◆ **REQUIREMENT A**: Please give the records again, starting with the line containing "Internet Marketing" and going on through the end of the records, with "Malaysia" swapped for "Singapore" and nothing else changed.
◆ **REQUIREMENT B**: Extend the article on truck driver sleep regulations past its final sentence.
(Beginning of DOCUMENT EXCERPT)
February 25, 2015
The June 7th accident involving actor and comedian Tracy Morgan and a Wal-Mart semi truck has helped to bring the public’s attention to a serious problem. The problem? The amount of sleep truck drivers get before getting behind the wheel.
According to the New York Times, “For decades, federal authorities have tried to ensure that truck drivers get adequate rest.” However, the industry has pushed back claiming that Washington has no right to create truck driver sleep regulations. This isn’t just a matter of life and death for commercial trucking companies, but a matter of money. The Times says trucking is, “a business that lives by the clock.” In such a business, “miles mean money.”
The New York Times reports that over 30,000 people die every year on highways, and that one in seven of those deaths involve large trucks. The Times also states, “Drowsy driving is a leading cause of crashes and highway fatalities, according to federal officials.” Prosecutors in the Tracy Morgan case claim that the truck driver that slammed into the van carrying Morgan and others, “had not slept in more than 24 hours.” Accidents like these lead Federal officials to reduce the maximum workweek for truckers to 70 hours -down from 82. The New York Times explains, “Drivers who hit this limit can start their workweek only after a mandatory 34-hour resting period.” The Times also notes that drivers cannot drive more than 11 hours in a day and they must have at least one 30 minute break in their schedule.
However, not everyone is happy about the new truck driver sleep regulations. The trucking industry believes the regulations are too strict, and they also believe they could make traffic worse for average Americans. The new regulations also include a clause that states drivers must have two periods between 1a.m. and 5a.m. a week off. This, according to the Times, allows drivers to rest at least two nights a week. But, opponents of this rule maintain that this will put more trucks on the road during peak driving hours ultimately congesting the roadways. In fact, “Brian Fielkow, president of Jetco Delivery, said the hours regulations that went into effect last year reduced productivity in the industry by putting more trucks on the road in times of heavy traffic without addressing the safety issue.” But, did the new rules make the roadways safer?
(End of DOCUMENT EXCERPT)
(Beginning of DATA SUPPLIED)
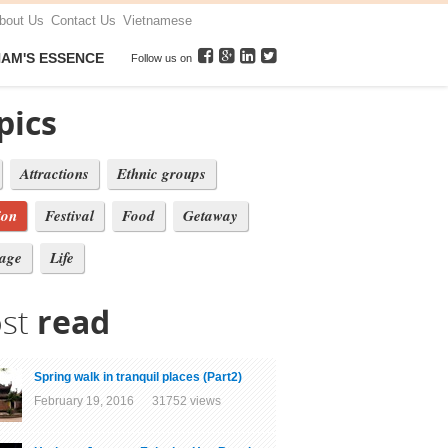
bout Us
Contact Us
Vietnamese
NAM'S ESSENCE
Follow us on
pics
Attractions
Ethnic groups
ion
Festival
Food
Getaway
tage
Life
st
read
Spring walk in tranquil places (Part2)
February 19, 2016 31752 views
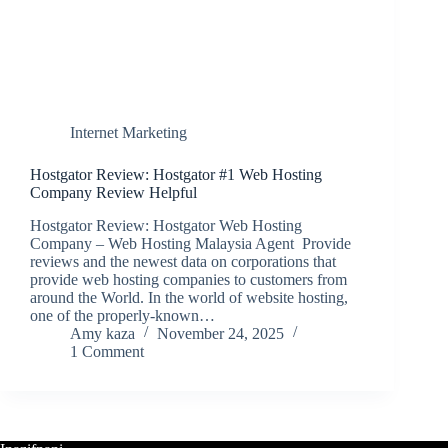
Internet Marketing
Hostgator Review: Hostgator #1 Web Hosting
Company Review Helpful
Hostgator Review: Hostgator Web Hosting
Company – Web Hosting Malaysia Agent Provide
reviews and the newest data on corporations that
provide web hosting companies to customers from
around the World. In the world of website hosting,
one of the properly-known…
Amy kaza
November 24, 2025
1 Comment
(End of DATA SUPPLIED)
◆ **TASK OUTPUT A**:
Internet Marketing
Hostgator Review: Hostgator #1 Web Hosting
Company Review Helpful
Hostgator Review: Hostgator Web Hosting
Company – Web Hosting Singapore Agent Provide
reviews and the newest data on corporations that
provide web hosting companies to customers from
around the World. In the world of website hosting,
one of the properly-known…
Amy kaza
November 24, 2025
1 Comment

◆ **TASK OUTPUT B**:
Update: The Consolidated and Further Continuing Appropriations Act of 2015 was enacted on December 16, 2014, suspending enforcement of requirements for use of the 34-hour restart. For more information see FMCSA’s Federal Register notice:www.fmcsa.dot.gov/regulations/hours-service/hours-service-drivers
The Times reports, “Drivers who begin their workweek with just one nighttime period of rest instead of two were more likely to have lapses in attention and to deviate from their lanes while driving.” However, everyone acknowledges that the exact extent of the problem is difficult to measure because of people either dying in accidents involving drowsiness, or not being willing to tell the truth for fear of penalty. But even the American Trucking Association agreed that, “driver fatigue plays a role in about 7 percent of truck crashes” (other studies sited in the article suggest anywhere from 13-31 percent).
Federal Safety officials and safety advocates believe that the new rules put in place are necessary to protect the public. However, the trucking industry is opposed to the stricter rules and is a force to be reckoned with. With backing from the trucking industry Senator Susan Collins, Republican of Maine, passed an amendment freezing the two periods of rest a week until further studies could be conducted. This leaves a significant part of the new regulations out, and sets the stage for a battle between safety and trucking advocates in the future.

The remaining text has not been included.